Alibaba raises $5bn in dual currency bond deal.
Alibaba has raised $5bn in a dual-currency bond marking the largest deal of its kind in the Asia-Pacific this year, Reuters reported.
The company priced an offering of aggregate principal amount of $2.65bn in US dollar-denominated notes and CNY17bn ($2.35bn) worth of offshore yuan-denominated bonds.
Blackstone nears $2.6bn deal for Seibu's Tokyo complex. (FS, RE)
Blackstone has emerged as the frontrunner to buy a mixed-use office complex in Tokyo being sold by Seibu in a deal that could be worth around JPY400bn ($2.6bn).
Seibu has chosen to work with the US alternative investment firm for the sale of its Tokyo Garden Terrace Kioicho after a months-long bidding process, Bloomberg reported.
Nokia wins multi-billion dollar deal in India.
Finnish telecom equipment supplier Nokia said it had won a "multi-billion" dollar deal with India's Bharti Airtel for delivery of 4G and 5G equipment, Reuters reported.
Nokia will deploy equipment from its 5G AirScale portfolio including base stations, baseband units and Massive MIMO radios across key Indian cities and states.
Trafigura cuts share buybacks as new generation takes over.
Trafigura Group is reducing its share buybacks this year, as a drop in profits coincides with a generational succession at the top of the commodity trading giant, Bloomberg reported.
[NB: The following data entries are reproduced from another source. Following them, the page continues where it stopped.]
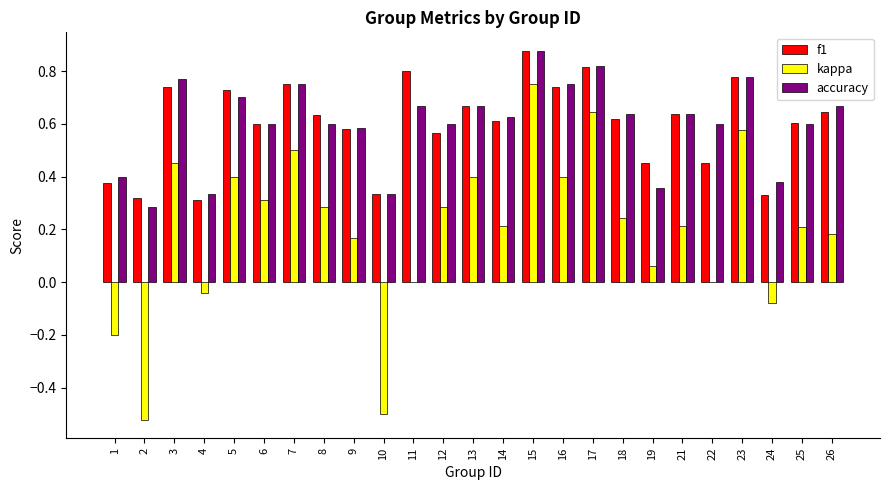

Count the f1 values in the range 0 to 1.

25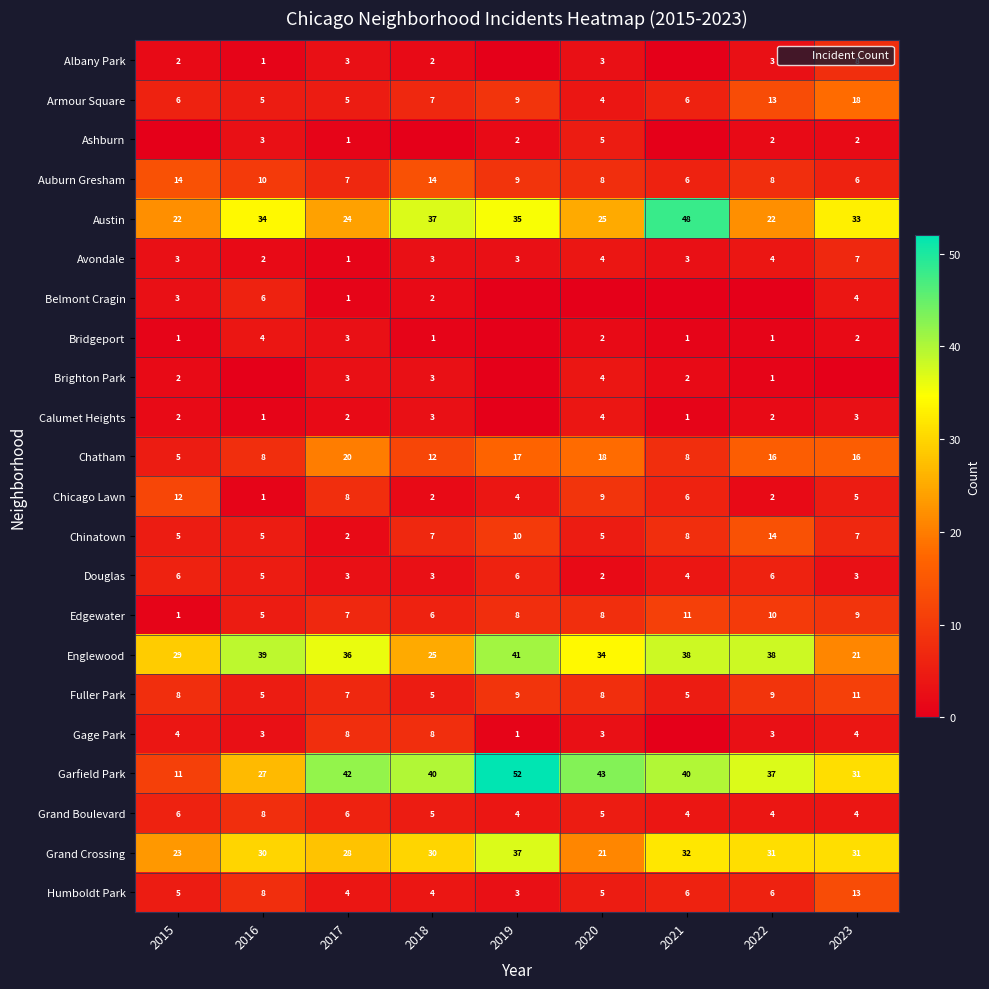

What is the highest value of the Englewood series?

41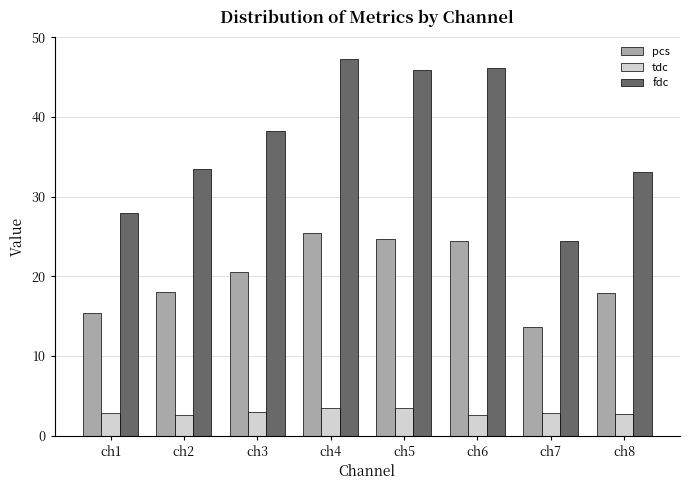

Rank the series at ch5 from lowest to highest value.

tdc, pcs, fdc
Several senior departures mean that Trafigura faces an unusually large bill for buybacks, which are the main way it rewards the roughly 1.4k top employees who own the company. This year Trafigura is making lower commitments to buy back shares from existing employees.
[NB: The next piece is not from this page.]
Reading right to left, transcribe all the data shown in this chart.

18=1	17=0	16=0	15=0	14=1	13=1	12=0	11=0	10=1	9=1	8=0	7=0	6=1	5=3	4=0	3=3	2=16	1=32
Hong Kong tycoons plow money into rebounding IPO market.
Property tycoons are lending their support to the Hong Kong IPO market for the first time in years, a move that could help fan the flames of a nascent recovery, Bloomberg reported.
Billionaire Robert Ng’s Sino Land is one of the largest cornerstone investors in the $793m Hong Kong listing from courier service SF Holding. An investment vehicle backed by the family of New World Development Chairman Henry Cheng is also among the 10 parties that committed to buy stock in the offering in return for guaranteed allocation.
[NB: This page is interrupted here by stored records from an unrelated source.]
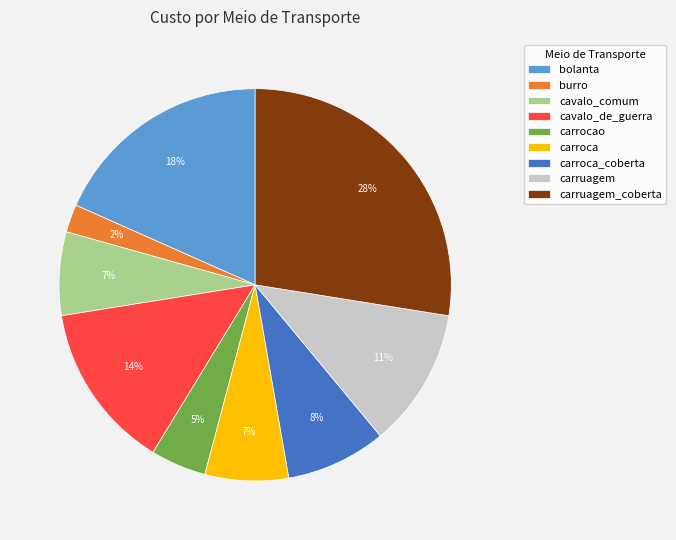

To the nearest percent, what is the difference between the carroca and bolanta slice percentages?

11%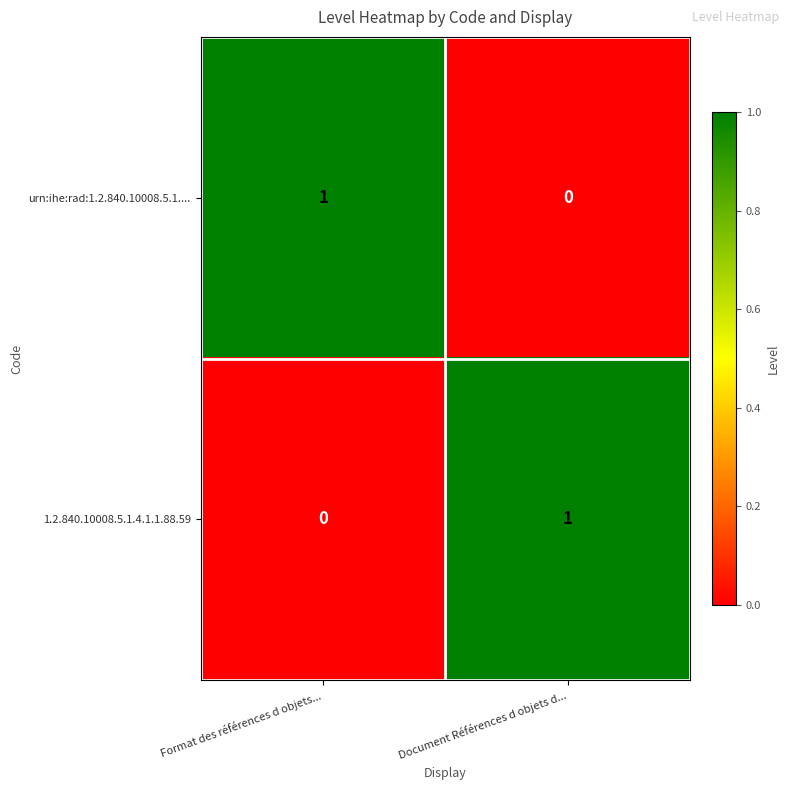

Which category has the lowest value in the 1.2.840.10008.5.1.4.1.1.88.59 series?

Format des références d objets...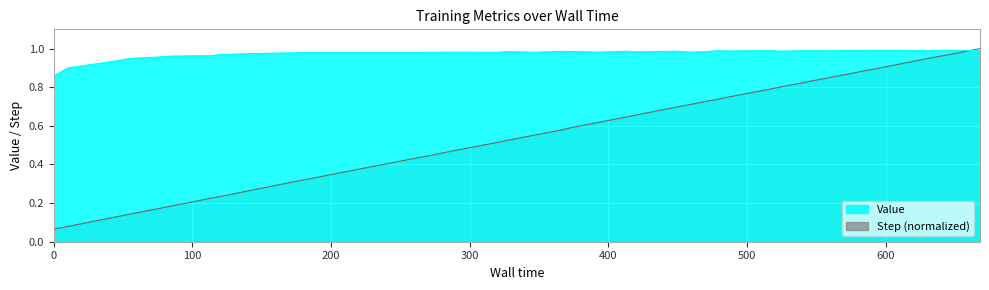

After their last crossing, which series has the higher values: Value or Step?

Step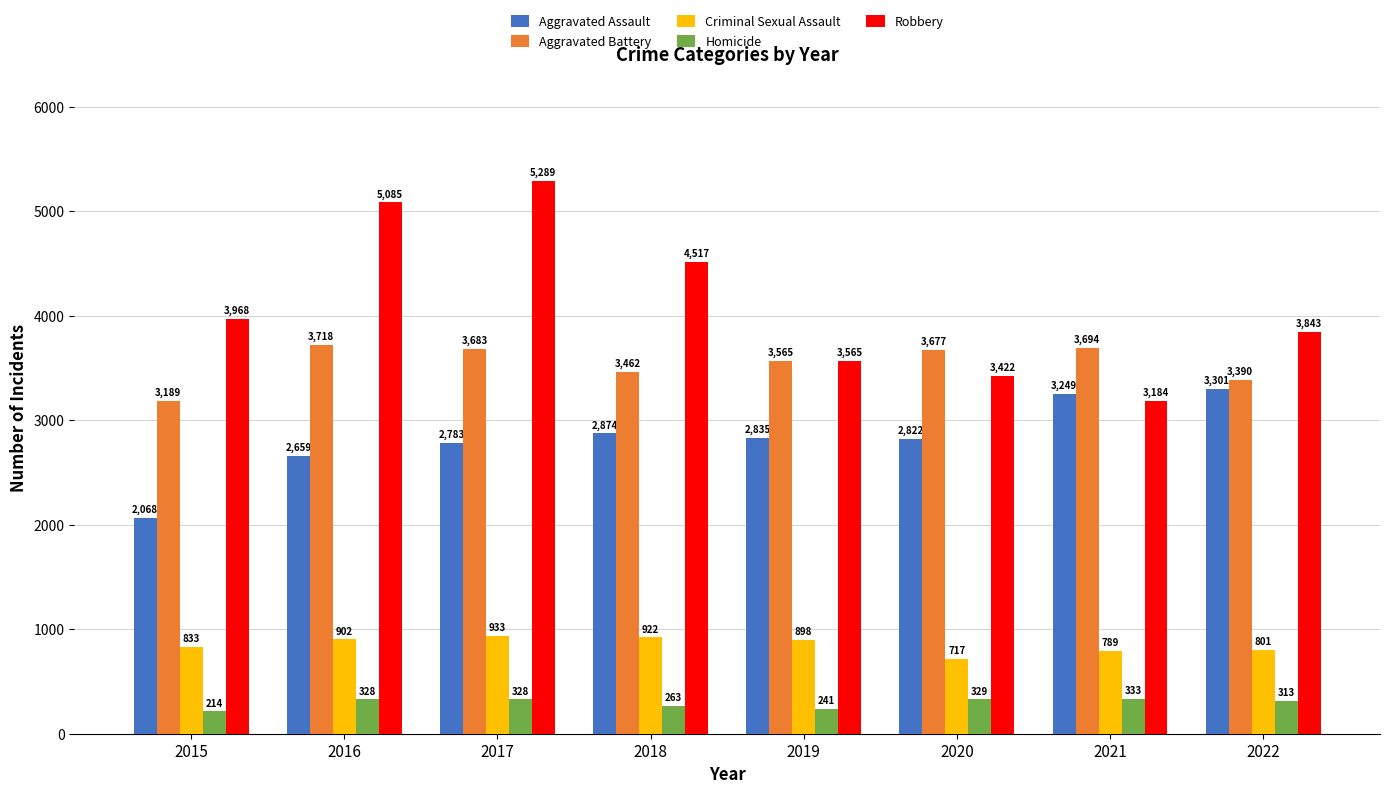

What is the value of the Robbery bar at the 6th from the left?

3422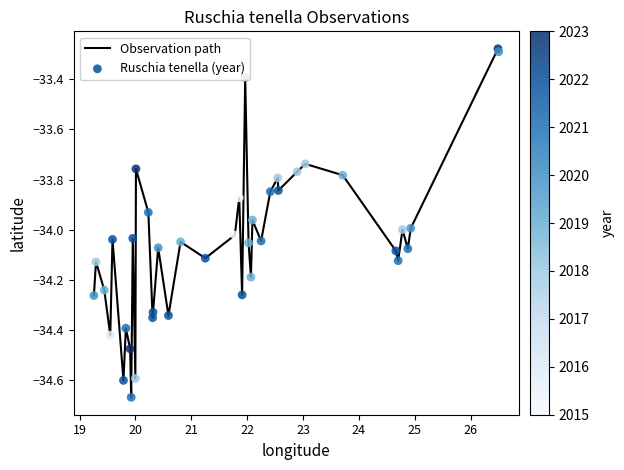

What is the difference between the maximum and minimum values?

1.4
Qinghai Lihao is said to prepare for Hong Kong IPO. (FS)
Chinese solar-energy materials supplier Qinghai Lihao Semiconductor Material is considering a Hong Kong initial public offering as early as the second half of 2025, Bloomberg reported.
The IPO of the company, which is backed by venture capital firm IDG Capital and manufactures silicon material used for solar cells, could raise around CNY1bn ($138m).
PE firm Gaja Capital eyes IPO. (FS)
Indian private equity firm Gaja Capital is weighing a public market debut, which will make it the first standalone investor in the country, DealStreetAsia reported.
Gaja Capital, founded by IIT Delhi alumnus Gopal Jain in 2004 and investing in Indian mid-market companies, is understood to have roped in IIFL Capital to advise on the potential offering.